Physical quantity readout data
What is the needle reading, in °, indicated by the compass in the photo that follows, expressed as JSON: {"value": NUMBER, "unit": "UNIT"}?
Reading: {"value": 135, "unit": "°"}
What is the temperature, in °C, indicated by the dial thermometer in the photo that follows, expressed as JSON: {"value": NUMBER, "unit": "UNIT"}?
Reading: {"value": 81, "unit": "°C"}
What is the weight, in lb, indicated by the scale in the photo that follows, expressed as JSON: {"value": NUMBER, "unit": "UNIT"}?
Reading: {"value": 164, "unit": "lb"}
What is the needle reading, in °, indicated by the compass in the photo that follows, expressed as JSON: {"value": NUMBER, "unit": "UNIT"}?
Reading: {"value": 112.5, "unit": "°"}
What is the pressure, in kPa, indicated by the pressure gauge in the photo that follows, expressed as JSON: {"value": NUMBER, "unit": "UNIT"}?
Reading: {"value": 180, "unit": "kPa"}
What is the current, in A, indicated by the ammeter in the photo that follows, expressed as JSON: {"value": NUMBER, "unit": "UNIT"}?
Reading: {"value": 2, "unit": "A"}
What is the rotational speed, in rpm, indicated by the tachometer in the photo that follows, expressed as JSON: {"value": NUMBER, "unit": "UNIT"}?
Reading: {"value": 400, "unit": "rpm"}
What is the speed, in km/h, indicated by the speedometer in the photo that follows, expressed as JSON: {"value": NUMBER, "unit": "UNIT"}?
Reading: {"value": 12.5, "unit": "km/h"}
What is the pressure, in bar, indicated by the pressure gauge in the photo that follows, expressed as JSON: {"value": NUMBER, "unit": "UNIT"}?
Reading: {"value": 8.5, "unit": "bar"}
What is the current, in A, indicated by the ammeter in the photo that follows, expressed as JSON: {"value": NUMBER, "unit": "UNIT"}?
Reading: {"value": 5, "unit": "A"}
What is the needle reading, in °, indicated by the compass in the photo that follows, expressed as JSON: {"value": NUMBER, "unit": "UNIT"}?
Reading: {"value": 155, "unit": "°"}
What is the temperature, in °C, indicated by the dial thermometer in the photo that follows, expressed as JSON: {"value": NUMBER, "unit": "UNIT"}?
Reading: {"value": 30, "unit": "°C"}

* * *

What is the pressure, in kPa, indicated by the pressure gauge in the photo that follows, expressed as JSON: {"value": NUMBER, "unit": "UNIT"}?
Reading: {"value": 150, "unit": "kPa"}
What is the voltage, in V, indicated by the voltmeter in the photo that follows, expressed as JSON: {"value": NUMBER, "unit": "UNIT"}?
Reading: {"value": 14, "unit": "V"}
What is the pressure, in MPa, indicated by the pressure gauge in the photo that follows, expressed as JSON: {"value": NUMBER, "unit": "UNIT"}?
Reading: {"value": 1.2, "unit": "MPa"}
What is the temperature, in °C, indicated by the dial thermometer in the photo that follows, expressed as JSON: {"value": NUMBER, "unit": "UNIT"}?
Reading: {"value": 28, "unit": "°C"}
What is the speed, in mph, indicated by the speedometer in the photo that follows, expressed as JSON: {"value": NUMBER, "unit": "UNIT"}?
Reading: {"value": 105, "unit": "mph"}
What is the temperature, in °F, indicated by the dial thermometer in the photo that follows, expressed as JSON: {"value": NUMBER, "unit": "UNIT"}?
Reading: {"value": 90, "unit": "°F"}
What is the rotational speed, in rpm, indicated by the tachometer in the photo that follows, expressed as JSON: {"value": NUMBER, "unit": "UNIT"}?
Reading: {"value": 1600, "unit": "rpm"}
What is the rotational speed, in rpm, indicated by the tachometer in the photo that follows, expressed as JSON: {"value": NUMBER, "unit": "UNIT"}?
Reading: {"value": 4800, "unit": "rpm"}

WHAT THE TASK REQUIRES: Filter the rows above down to every line that contains the word "speedometer", and copy those lines. Treat case as significant when matching.

EXERCISE RESPONSE:
What is the speed, in km/h, indicated by the speedometer in the photo that follows, expressed as JSON: {"value": NUMBER, "unit": "UNIT"}?
What is the speed, in mph, indicated by the speedometer in the photo that follows, expressed as JSON: {"value": NUMBER, "unit": "UNIT"}?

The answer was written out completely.